Liputan6.com, Jakarta - Harga minyak bisa melonjak hingga USD 120 atau setara Rp 1,7 juta per barel jika ekspor minyak mentah Rusia terganggu oleh ketegangan dengan Ukraina. Hal itu diungkapkan berdasarkan proyeksi dari JPMorgan.
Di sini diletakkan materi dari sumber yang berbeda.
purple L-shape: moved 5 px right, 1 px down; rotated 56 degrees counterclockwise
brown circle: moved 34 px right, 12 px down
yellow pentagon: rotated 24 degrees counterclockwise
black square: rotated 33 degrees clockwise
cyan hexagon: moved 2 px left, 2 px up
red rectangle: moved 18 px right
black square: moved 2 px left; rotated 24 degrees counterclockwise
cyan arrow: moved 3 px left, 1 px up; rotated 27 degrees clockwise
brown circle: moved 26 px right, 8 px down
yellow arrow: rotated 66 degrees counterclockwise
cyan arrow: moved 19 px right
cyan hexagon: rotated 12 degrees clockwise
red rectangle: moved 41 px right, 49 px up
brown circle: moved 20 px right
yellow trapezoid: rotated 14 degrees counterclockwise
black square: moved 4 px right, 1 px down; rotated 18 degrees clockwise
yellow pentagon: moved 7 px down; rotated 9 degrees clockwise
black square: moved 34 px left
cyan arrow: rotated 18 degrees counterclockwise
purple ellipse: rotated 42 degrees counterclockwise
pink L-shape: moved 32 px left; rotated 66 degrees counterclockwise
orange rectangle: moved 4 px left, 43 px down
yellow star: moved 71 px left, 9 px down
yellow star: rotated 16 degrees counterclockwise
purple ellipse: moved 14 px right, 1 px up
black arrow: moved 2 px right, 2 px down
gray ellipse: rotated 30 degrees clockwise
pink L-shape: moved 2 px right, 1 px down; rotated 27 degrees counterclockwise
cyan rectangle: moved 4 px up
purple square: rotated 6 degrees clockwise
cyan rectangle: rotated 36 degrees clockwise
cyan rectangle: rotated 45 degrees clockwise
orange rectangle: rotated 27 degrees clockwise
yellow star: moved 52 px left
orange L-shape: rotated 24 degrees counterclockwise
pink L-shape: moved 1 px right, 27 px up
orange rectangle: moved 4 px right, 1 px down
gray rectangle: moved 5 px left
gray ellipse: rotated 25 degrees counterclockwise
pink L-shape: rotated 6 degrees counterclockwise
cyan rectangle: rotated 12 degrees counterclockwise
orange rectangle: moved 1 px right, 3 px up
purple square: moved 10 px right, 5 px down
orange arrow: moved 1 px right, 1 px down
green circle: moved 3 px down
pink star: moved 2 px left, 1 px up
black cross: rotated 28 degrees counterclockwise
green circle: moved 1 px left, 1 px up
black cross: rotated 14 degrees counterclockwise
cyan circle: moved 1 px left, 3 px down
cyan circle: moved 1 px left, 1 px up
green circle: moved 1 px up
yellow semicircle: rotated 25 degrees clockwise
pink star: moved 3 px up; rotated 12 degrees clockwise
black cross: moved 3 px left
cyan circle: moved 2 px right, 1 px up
Perkiraan tersebut menggarisbawahi bagaimana potensi invasi Rusia ke Ukraina menyebabkan efek luas yang akan dirasakan oleh konsumen yang telah dilanda inflasi di seluruh dunia.
Baca Juga
"Setiap gangguan pada aliran minyak dari Rusia dalam konteks kapasitas cadangan yang rendah di wilayah lain dapat dengan mudah memicu harga minyak naik ke USD 120," kata kepala strategi komoditas global JPMorgan, Natasha Kaneva dalam sebuah laporan, dikutip dari CNN, Kamis (10/2/2022).
Advertisement
JPMorgan memperingatkan bahwa jika ekspor minyak Rusia dipotong setengahnya, harga minyak Brent kemungkinan akan melesat ke USD 150 atau Rp 2,1 juta per barel.
Harga minyak tertinggi sepanjang masa ditetapkan pada Juli 2008, ketika harga Brent melonjak ke rekor USD 147,50 per barel.
Diketahui, ketegangan Rusia-Ukraina telah memicu kenaikan harga minyak dalam beberapa pekan terakhir.
Minyak mentah Brent mencatat harga tinggi baru dalam tujuh tahun sebesar USD 94 per barel pada Senin (7/2), meskipun sejak itu telah menurun ke sekitar USD 91.
Risiko Krisis Rusia-Ukraina bagi Pasar minyak
Rusia merupakan produsen minyak dan gas alam terbesar nomor dua di dunia, kedua setelah Amerika Serikat untuk setiap kategori.
Negara tersebut memainkan peran kunci di OPEC+ - kelompok produsen yang hanya secara bertahap menambah kembali produksi yang absen selama awal pandemi Covid-19.
Krisis Rusia-Ukraina menimbulkan beberapa risiko bagi pasar minyak. Pertama, konflik tersebut berpotensi merusak infrastruktur energi di kawasan sekitar.
Kedua, negara-negara Barat dapat merespon dengan menjatuhkan sanksi yang melumpuhkan ekspor energi Rusia, meskipun para pejabat AS telah mengisyaratkan preferensi untuk menjatuhkan sanksi ke sektor-sektor lain dari ekonominya terlebih dahulu.
Harga gas alam yang lebih tinggi di Eropa juga akan mendorong permintaan minyak karena pabrik dan pembangkit listrik telah beralih ke minyak.